The lion was most likely stalking deer, as we had seen many deer tracks on the trail. Luckily, he decided to let us off with a warning, so we kept walking until we reached the Kumeyaay village site and the morteros.
Morteros are holes in rocks used by the Kumeyaay to mash their food, most likely acorns. Due to the snow, I wasn’t able to get a shot, but you can click the link HERE to get redirected to an image of the morteros.
After the Kumeyaay village site, you’ll arrive at the most scenic part of the trail, which runs parallel to the creek and is surrounded by majestic pine trees and ferns.
Up until this point, the elevation gain is very minimal, but as soon as the scenic section ends you can expect a steeper trail. From Azalea Glen Trail you hop onto Azalea Spring Fire Rd for a very short descent.
Don’t forget to look back from time to time as the views are amazing. Here we can see Middle Peak to the very left, Stonewall Peak to the very right, and Lake Cuyamaca (which is harder to see) lies in between.
Once you transition onto the Conejos Trail from the Azalea Spring Fire Rd the landscape begins to transform into a true winter wonderland. Some of the branches were completely frozen and easily weighed up to 100 pounds.
Here’s a shot looking down on Stonewall Peak.
When you reach the last meadow and pine trees in the image below you know you’re almost there! The wind was blowing harder and we could hear the sound of icicles falling all around us. This hike is really something else.
There she is! The antennas on the peak can be seen from the intersection of Conejos Trail and the Lookout Fire Rd intersect.
A couple of guys coming down from the peak told us to stay away from the antennas because the wind was knocking down 300-400 pound massive icicles.
There’s a rest area with a bench looking out into the valley at the intersection. This isn’t the peak, but it’s still a breathtaking view. It’s hard to believe this is San Diego!

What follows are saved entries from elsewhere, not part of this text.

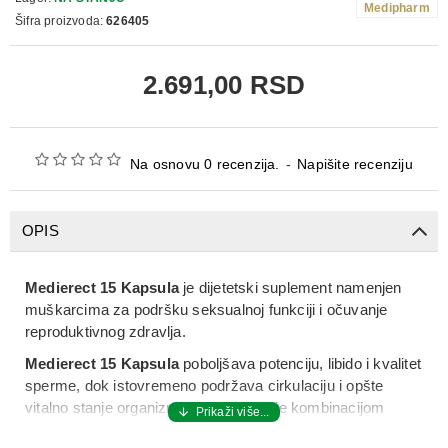
Medipharm
Šifra proizvoda:
626405
2.691,00 RSD
Na osnovu 0 recenzija.
-
Napišite recenziju
OPIS
Medierect 15 Kapsula
je dijetetski suplement namenjen
muškarcima za podršku seksualnoj funkciji i očuvanje
reproduktivnog zdravlja.
Medierect 15 Kapsula
poboljšava potenciju, libido i kvalitet
sperme, dok istovremeno podržava cirkulaciju i opšte
vitalno stanje organizma. Formulisan je kombinacijom
biljnih ekstrakata, aminokiselina i vitamina koji sinergijski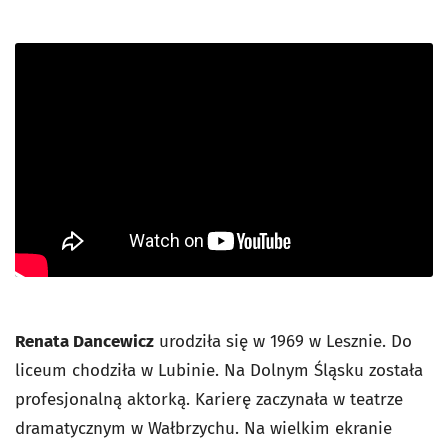
Renata Dancewicz
urodziła się w 1969 w Lesznie. Do
liceum chodziła w Lubinie. Na Dolnym Śląsku została
profesjonalną aktorką. Karierę zaczynała w teatrze
dramatycznym w Wałbrzychu. Na wielkim ekranie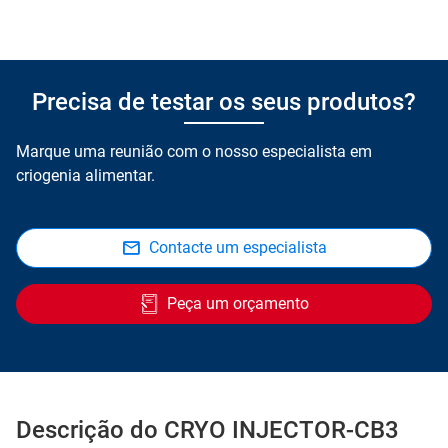
Precisa de testar os seus produtos?
Marque uma reunião com o nosso especialista em
criogenia alimentar.
Contacte um especialista
Peça um orçamento
Descrição do CRYO INJECTOR-CB3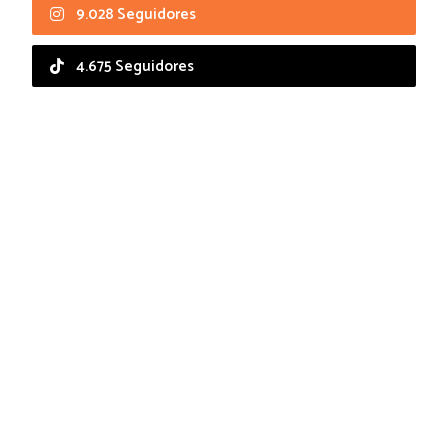
9.028 Seguidores
4.675 Seguidores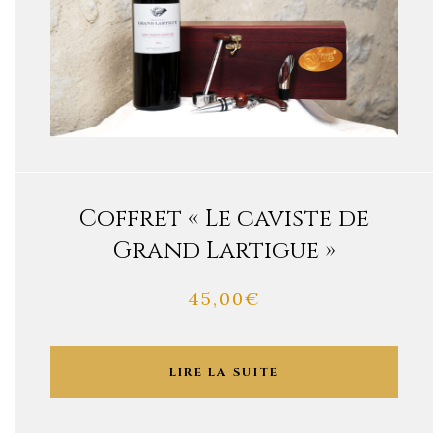
Coffret « Le caviste de
Grand Lartigue »
45,00
€
LIRE LA SUITE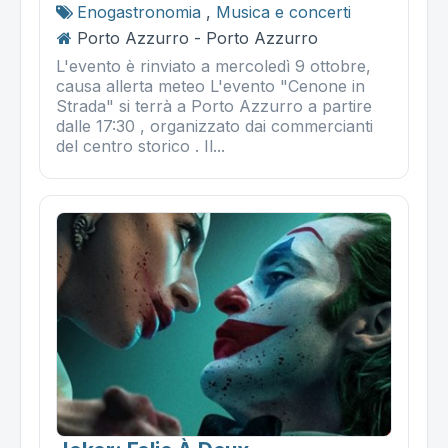
Enogastronomia
,
Musica e concerti
Porto Azzurro - Porto Azzurro
L'evento è rinviato a mercoledì 9 ottobre,
causa allerta meteo L'evento "Cenone in
Strada" si terrà a Porto Azzurro a partire
dalle 17:30 , organizzato dai commercianti
del centro storico . Il...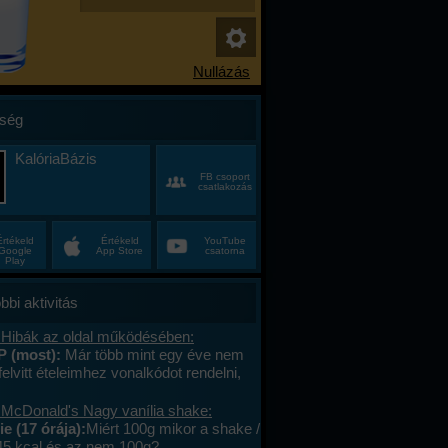
ség
KalóriaBázis
FB csoport
csatlakozás
Értékeld
Értékeld
YouTube
Google
App Store
csatorna
Play
bbi aktivitás
 Hibák az oldal működésében:
P (most):
Már több mint egy éve nem
felvitt ételeimhez vonalkódot rendelni,
ktív az ablak. Az áruház lánchoz
s megy. A mások által megadott
 McDonald's Nagy vanília shake:
okat le tudom olvasni , jól működik. .
e (17 órája):
Miért 100g mikor a shake /
lefont cseréltem, a legújabb android fut,
45 kcal és az nem 100g?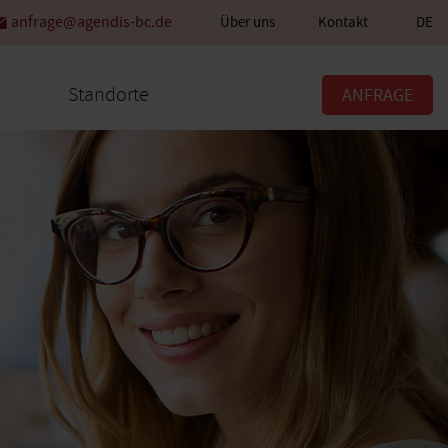
anfrage@agendis-bc.de
Über uns
Kontakt
DE
Standorte
ANFRAGE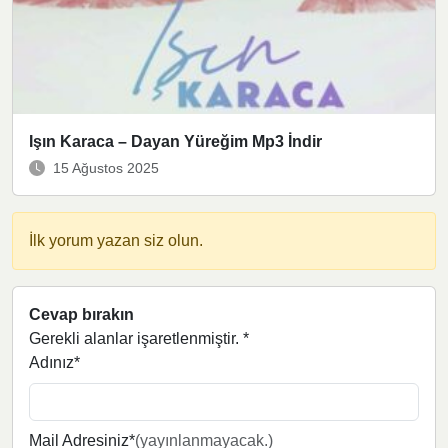
Işın Karaca – Dayan Yüreğim Mp3 İndir
15 Ağustos 2025
İlk yorum yazan siz olun.
Cevap bırakın
Gerekli alanlar işaretlenmiştir.
*
Adınız*
Mail Adresiniz*
(yayınlanmayacak.)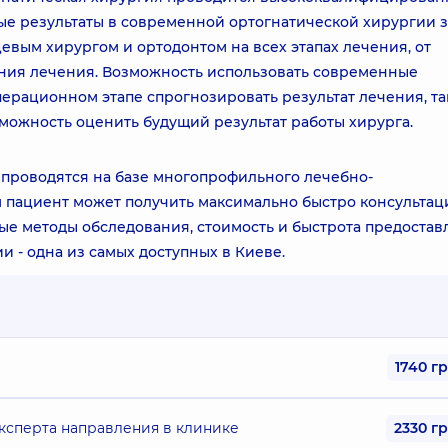
е результаты в современной ортогнатической хирургии 
евым хирургом и ортодонтом на всех этапах лечения, от
ия лечения. Возможность использовать современные
ерационном этапе спрогнозировать результат лечения, т
можность оценить будущий результат работы хирурга.
 проводятся на базе многопрофильного лечебно-
м пациент может получить максимально быстро консультац
е методы обследования, стоимость и быстрота предостав
и - одна из самых доступных в Киеве.
1740 г
ксперта направления в клинике
2330 г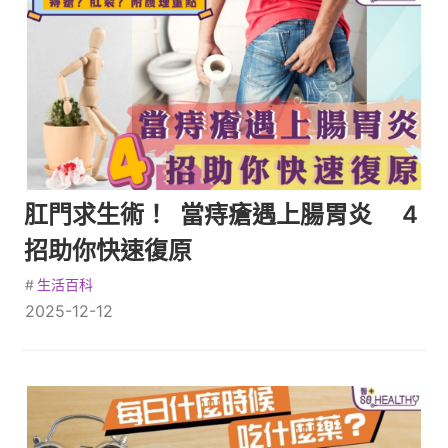
肛門求生術！ 當痔瘡遇上腸胃炎 4
招助你快速復原
#
生活百科
2025-12-12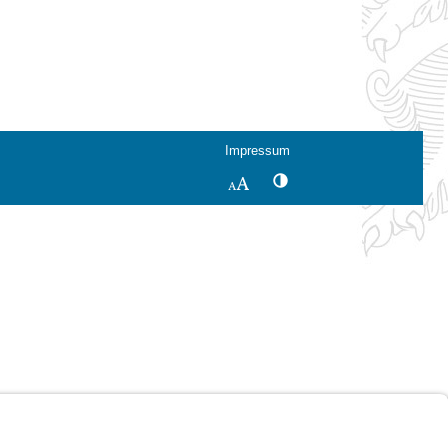
Impressum
Kontrastwechsel
Schriftgröße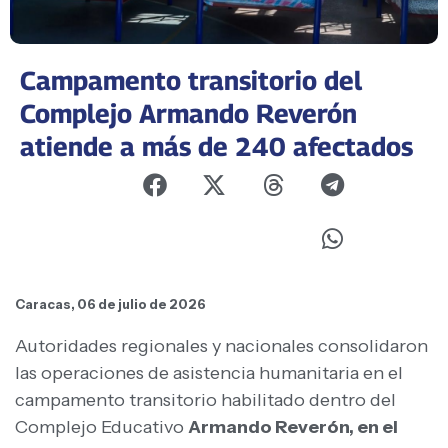
Campamento transitorio del
Complejo Armando Reverón
atiende a más de 240 afectados
Caracas, 06 de julio de 2026
Autoridades regionales y nacionales consolidaron
las operaciones de asistencia humanitaria en el
campamento transitorio habilitado dentro del
Complejo Educativo
Armando Reverón, en el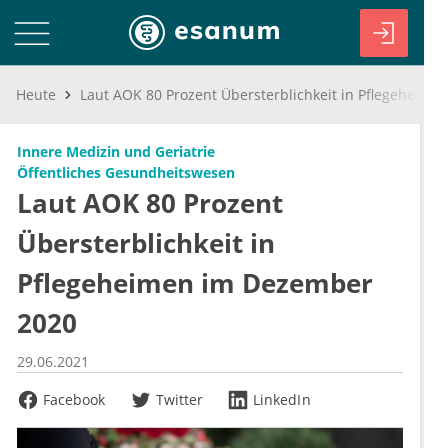
Heute
Laut AOK 80 Prozent Übersterblichkeit in Pflegeheimen im Dezember 2020
Innere Medizin und Geriatrie
Öffentliches Gesundheitswesen
Laut AOK 80 Prozent
Übersterblichkeit in
Pflegeheimen im Dezember
2020
29.06.2021
Facebook
Twitter
LinkedIn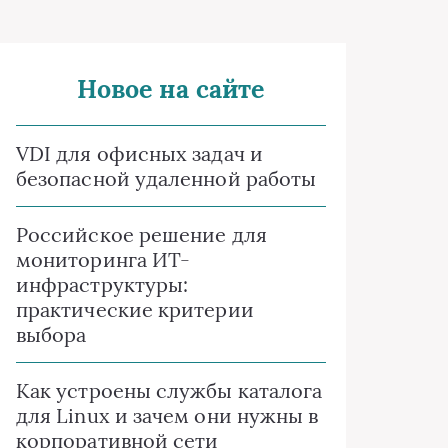
Новое на сайте
VDI для офисных задач и
безопасной удаленной работы
Российское решение для
мониторинга ИТ-
инфраструктуры:
практические критерии
выбора
Как устроены службы каталога
для Linux и зачем они нужны в
корпоративной сети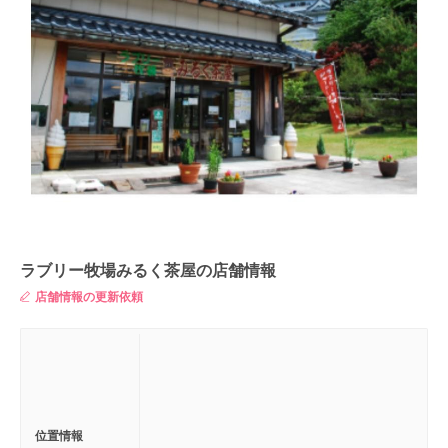
ラブリー牧場みるく茶屋の店舗情報
店舗情報の更新依頼
位置情報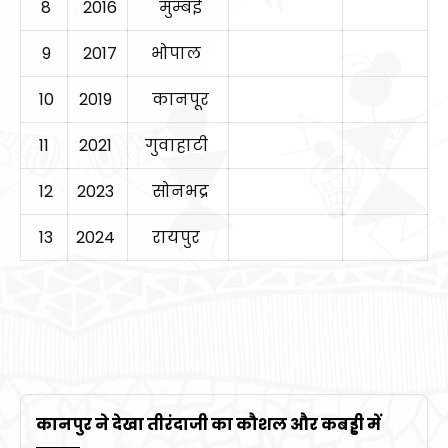
8
2016
मुम्बई
9
2017
भोपाल
10
2019
कानपूर
11
2021
गुवाहाटी
12
2023
सोनभद्र
13
2024
रायपुर
कानपुर ने देखा तीरंदाजी का कौशल और कबड्डी में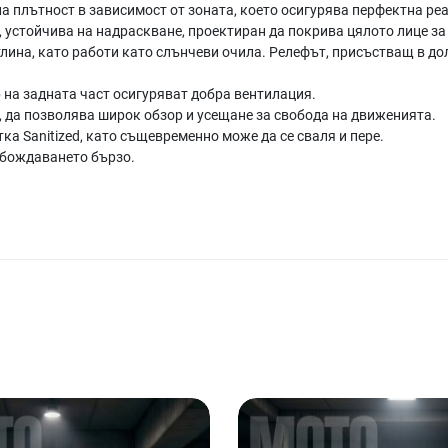
а плътност в зависимост от зоната, което осигурява перфектна реа
 устойчива на надраскване, проектиран да покрива цялото лице за 
ина, като работи като слънчеви очила. Релефът, присъстващ в долн
 на задната част осигуряват добра вентилация.
а, да позволява широк обзор и усещане за свобода на движенията.
а Sanitized, като същевременно може да се сваля и пере.
обождаването бързо.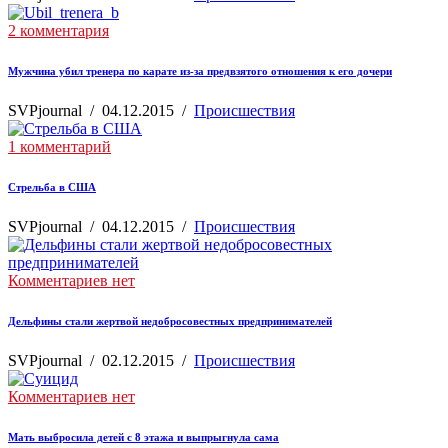
2 комментария
Мужчина убил тренера по карате из-за предвзятого отношения к его дочери
SVPjournal
/
04.12.2015
/
Происшествия
1 комментарий
Стрельба в США
SVPjournal
/
04.12.2015
/
Происшествия
Комментариев нет
Дельфины стали жертвой недобросовестных предпринимателей
SVPjournal
/
02.12.2015
/
Происшествия
Комментариев нет
Мать выбросила детей с 8 этажа и выпрыгнула сама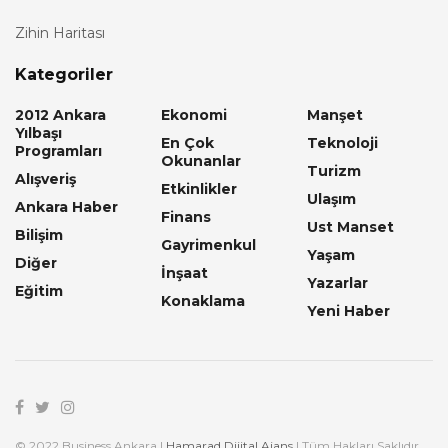
Zihin Haritası
Kategoriler
2012 Ankara
Ekonomi
Manşet
Yılbaşı
En Çok
Teknoloji
Programları
Okunanlar
Turizm
Alışveriş
Etkinlikler
Ulaşım
Ankara Haber
Finans
Ust Manset
Bilişim
Gayrimenkul
Yaşam
Diğer
İnşaat
Yazarlar
Eğitim
Konaklama
Yeni Haber
© 2022 Business Ankara |
Hamarad Dijital Ajans
| Tüm Hakları Saklıdır.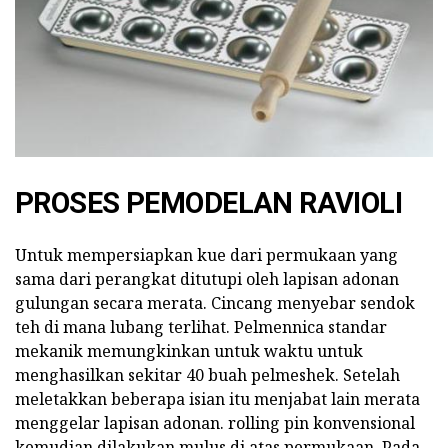
PROSES PEMODELAN RAVIOLI
Untuk mempersiapkan kue dari permukaan yang
sama dari perangkat ditutupi oleh lapisan adonan
gulungan secara merata. Cincang menyebar sendok
teh di mana lubang terlihat. Pelmennica standar
mekanik memungkinkan untuk waktu untuk
menghasilkan sekitar 40 buah pelmeshek. Setelah
meletakkan beberapa isian itu menjabat lain merata
menggelar lapisan adonan. rolling pin konvensional
kemudian dilakukan mulus di atas permukaan. Pada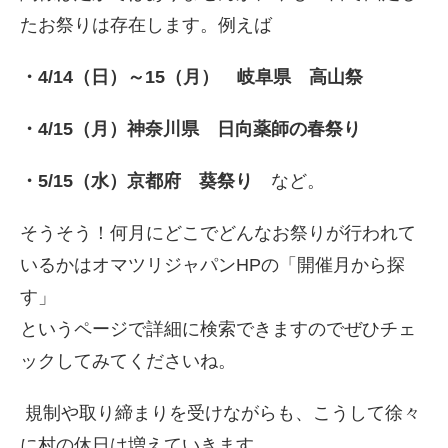
たお祭りは存在します。例えば
・4/14（日）～15（月） 岐阜県 高山祭
・4/15（月）神奈川県 日向薬師の春祭り
・5/15（水）京都府 葵祭り
など。
そうそう！何月にどこでどんなお祭りが行われて
いるかはオマツリジャパンHPの「開催月から探
す」
というページで詳細に検索できますのでぜひチェ
ックしてみてくださいね。
規制や取り締まりを受けながらも、こうして徐々
に村の休日は増えていきます。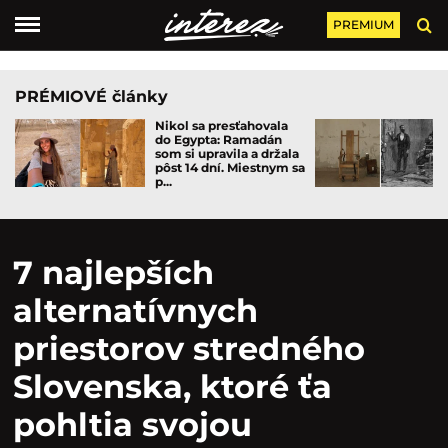
PREMIUM
PRÉMIOVÉ články
Nikol sa presťahovala
do Egypta: Ramadán
som si upravila a držala
pôst 14 dní. Miestnym sa
p...
7 najlepších
alternatívnych
priestorov stredného
Slovenska, ktoré ťa
pohltia svojou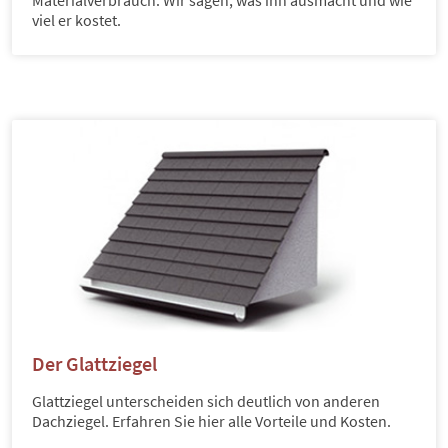
viel er kostet.
Der Glattziegel
Glattziegel unterscheiden sich deutlich von anderen
Dachziegel. Erfahren Sie hier alle Vorteile und Kosten.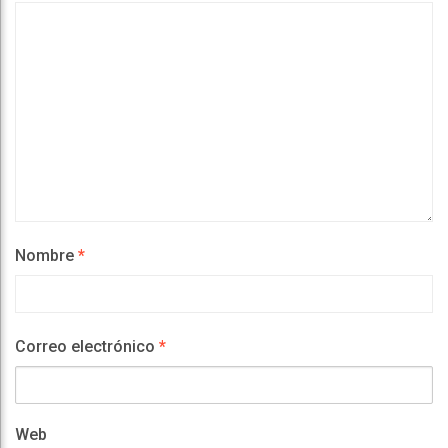
Nombre
*
Correo electrónico
*
Web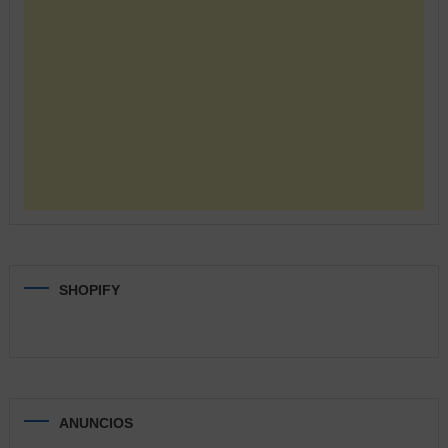
SHOPIFY
ANUNCIOS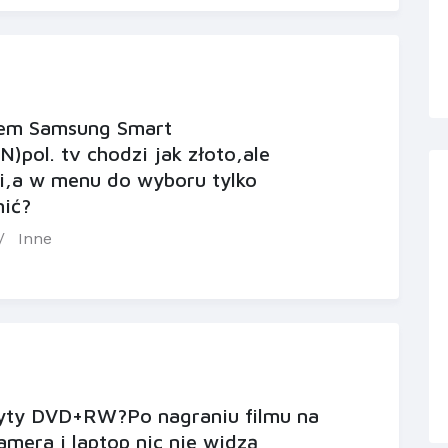
łem Samsung Smart
ol. tv chodzi jak złoto,ale
ki,a w menu do wyboru tylko
nić?
Inne
łyty DVD+RW?Po nagraniu filmu na
era i laptop nic nie widzą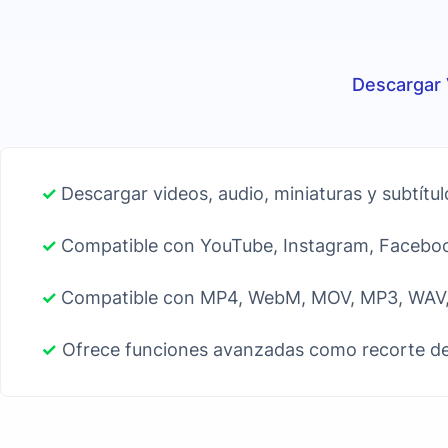
Descargar 
✓
Descargar videos, audio, miniaturas y subtítul
✓
Compatible con YouTube, Instagram, Facebook
✓
Compatible con MP4, WebM, MOV, MP3, WAV,
✓
Ofrece funciones avanzadas como recorte de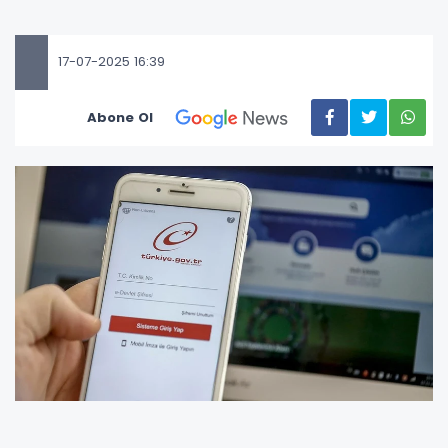
17-07-2025 16:39
Abone Ol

Unfortunately, we began to have some technical issues with my camera.
And to make matters worse, clouds shaded the valley. Had we made our way to the peak, I still would’ve been unable to get a good shot.
But, I don’t want to leave you empty-handed, so I went online and looked for some shots of the view from the peak! Below is the popular boulder where you can get an amazing picture.
On the boulder, looking to the right where the frozen bench was located.
The view of the entire valley below, where the 80-foot giant, Cedar Creek Falls, calls it’s home.
That concludes the end of this adventure. If you want to get to the campground ASAP, I suggest taking the Lookout Fire Rd (shown below) back down to complete the 7.7-mile journey.
Otherwise, head back down the way you came to extend the hike even further. See you at the next one!